Task goal: In the study of medical students and COVID-19 vaccination below, what was the mean age of the participants?

Passage shown:
== Segment start ==

A total of 266 medical students were included in the present study, with a response rate of 100%. The majority of participants were male (54.9%), in the third year (35.7%), single (98.9%), knew a family member who was infected with SARS-CoV-2 before (75.2%), or after receiving the vaccine (84.2%) and were aware that multiple COVID-19 vaccines existed (99.3%). The mean age of participants was 21.3 (±1.7) years. All participants had been vaccinated against COVID-19 (100%). The majority of participants reported a preference toward the Pfizer-BioNTech vaccine (87.2%), had searched for data pertaining to the vaccine before receiving the vaccine (64.7%), and described the provision of the COVID-19 vaccine free of cost as an influential factor in receiving a vaccination (63.2%). Only a minority of participants had a chronic illness (9.4%), knew a family member or a friend who passed away due to COVID-19 (28.6%), or had read vaccine precautions before receiving the vaccine (39.9%; Table 2).

3.2. COVID-19 Psychological Antecedents

The majority of the participants in the present study were confident (79.7%), non-complacent (88%), and did not have constraints against receiving the COVID-19 vaccine (97.4%). Participants had low scores for calculation (38%) and collective responsibility (14.7%) (Figure 1).

== Segment end ==

Records taken from a dataset
== Segment start ==

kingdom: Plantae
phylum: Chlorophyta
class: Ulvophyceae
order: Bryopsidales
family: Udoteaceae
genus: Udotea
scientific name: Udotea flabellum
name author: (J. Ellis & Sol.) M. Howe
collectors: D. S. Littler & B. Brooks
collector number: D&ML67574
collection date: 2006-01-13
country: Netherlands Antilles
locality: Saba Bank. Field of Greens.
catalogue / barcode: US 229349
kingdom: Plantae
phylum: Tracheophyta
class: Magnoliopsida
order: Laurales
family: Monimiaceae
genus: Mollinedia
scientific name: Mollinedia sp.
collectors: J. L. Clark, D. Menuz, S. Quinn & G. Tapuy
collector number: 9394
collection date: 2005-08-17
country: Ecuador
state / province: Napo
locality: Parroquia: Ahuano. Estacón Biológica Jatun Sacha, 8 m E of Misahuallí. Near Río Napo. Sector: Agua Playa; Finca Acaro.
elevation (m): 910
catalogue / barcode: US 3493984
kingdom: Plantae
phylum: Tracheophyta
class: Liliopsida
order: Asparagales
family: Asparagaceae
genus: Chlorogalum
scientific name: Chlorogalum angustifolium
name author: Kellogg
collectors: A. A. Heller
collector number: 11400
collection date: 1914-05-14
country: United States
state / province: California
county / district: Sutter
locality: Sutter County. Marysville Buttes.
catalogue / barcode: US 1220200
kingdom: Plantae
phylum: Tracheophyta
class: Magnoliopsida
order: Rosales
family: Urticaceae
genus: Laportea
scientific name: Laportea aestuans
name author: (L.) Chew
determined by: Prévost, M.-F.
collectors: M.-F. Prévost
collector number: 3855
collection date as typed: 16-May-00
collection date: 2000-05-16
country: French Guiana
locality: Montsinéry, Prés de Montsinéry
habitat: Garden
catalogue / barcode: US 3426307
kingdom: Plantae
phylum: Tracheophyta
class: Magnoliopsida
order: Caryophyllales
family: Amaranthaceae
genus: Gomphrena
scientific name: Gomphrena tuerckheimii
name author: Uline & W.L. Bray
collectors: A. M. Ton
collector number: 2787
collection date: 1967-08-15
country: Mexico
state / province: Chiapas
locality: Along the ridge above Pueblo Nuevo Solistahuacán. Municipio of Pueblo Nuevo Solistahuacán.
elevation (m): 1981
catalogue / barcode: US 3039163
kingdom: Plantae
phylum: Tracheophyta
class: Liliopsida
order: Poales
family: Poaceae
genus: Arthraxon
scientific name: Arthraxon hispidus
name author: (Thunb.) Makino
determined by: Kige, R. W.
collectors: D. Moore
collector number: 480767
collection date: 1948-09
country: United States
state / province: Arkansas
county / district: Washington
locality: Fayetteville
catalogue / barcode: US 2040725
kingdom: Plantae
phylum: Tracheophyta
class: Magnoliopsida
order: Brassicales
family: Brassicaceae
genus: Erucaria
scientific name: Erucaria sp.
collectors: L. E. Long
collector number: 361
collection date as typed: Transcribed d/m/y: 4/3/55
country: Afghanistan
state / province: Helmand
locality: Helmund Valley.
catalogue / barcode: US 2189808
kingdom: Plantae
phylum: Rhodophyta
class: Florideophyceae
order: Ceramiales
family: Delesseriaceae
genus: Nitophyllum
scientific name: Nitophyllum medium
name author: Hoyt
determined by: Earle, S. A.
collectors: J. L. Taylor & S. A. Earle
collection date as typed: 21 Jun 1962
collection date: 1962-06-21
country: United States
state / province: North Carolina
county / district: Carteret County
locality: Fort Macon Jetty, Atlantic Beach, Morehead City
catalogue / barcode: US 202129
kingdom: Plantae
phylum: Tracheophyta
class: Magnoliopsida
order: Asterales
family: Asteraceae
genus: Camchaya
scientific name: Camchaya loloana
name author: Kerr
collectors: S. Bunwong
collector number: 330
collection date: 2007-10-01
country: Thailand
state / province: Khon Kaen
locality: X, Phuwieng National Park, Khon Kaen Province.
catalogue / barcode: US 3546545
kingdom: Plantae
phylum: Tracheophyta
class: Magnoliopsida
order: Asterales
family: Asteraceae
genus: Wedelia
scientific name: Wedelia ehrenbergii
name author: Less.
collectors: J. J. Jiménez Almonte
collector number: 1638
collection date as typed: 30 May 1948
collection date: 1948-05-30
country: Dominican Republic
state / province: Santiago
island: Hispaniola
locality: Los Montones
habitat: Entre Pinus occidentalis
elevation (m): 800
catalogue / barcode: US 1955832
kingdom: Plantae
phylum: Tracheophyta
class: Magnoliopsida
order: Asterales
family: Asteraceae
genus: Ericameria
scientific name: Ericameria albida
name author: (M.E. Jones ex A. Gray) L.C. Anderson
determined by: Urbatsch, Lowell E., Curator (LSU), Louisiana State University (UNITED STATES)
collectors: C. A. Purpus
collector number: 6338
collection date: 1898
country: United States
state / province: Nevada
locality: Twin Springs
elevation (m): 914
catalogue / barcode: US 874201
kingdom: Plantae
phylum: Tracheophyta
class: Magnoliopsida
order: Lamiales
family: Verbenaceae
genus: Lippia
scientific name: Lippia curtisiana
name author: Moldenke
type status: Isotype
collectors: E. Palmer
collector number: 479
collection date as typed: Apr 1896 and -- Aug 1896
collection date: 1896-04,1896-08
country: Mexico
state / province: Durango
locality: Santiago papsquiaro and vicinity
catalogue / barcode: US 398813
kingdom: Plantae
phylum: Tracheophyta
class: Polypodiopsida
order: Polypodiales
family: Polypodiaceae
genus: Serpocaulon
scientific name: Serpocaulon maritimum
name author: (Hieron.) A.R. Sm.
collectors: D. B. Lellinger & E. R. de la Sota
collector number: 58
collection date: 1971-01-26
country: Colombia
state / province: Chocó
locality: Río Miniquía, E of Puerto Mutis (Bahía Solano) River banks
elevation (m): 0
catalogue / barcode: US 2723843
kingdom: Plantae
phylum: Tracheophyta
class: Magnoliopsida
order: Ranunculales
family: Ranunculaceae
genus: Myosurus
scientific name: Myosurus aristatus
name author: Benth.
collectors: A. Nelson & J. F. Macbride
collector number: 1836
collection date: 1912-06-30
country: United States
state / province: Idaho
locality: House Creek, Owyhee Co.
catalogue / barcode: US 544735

== Segment end ==

Answer to this exercise: 21.3 (±1.7) years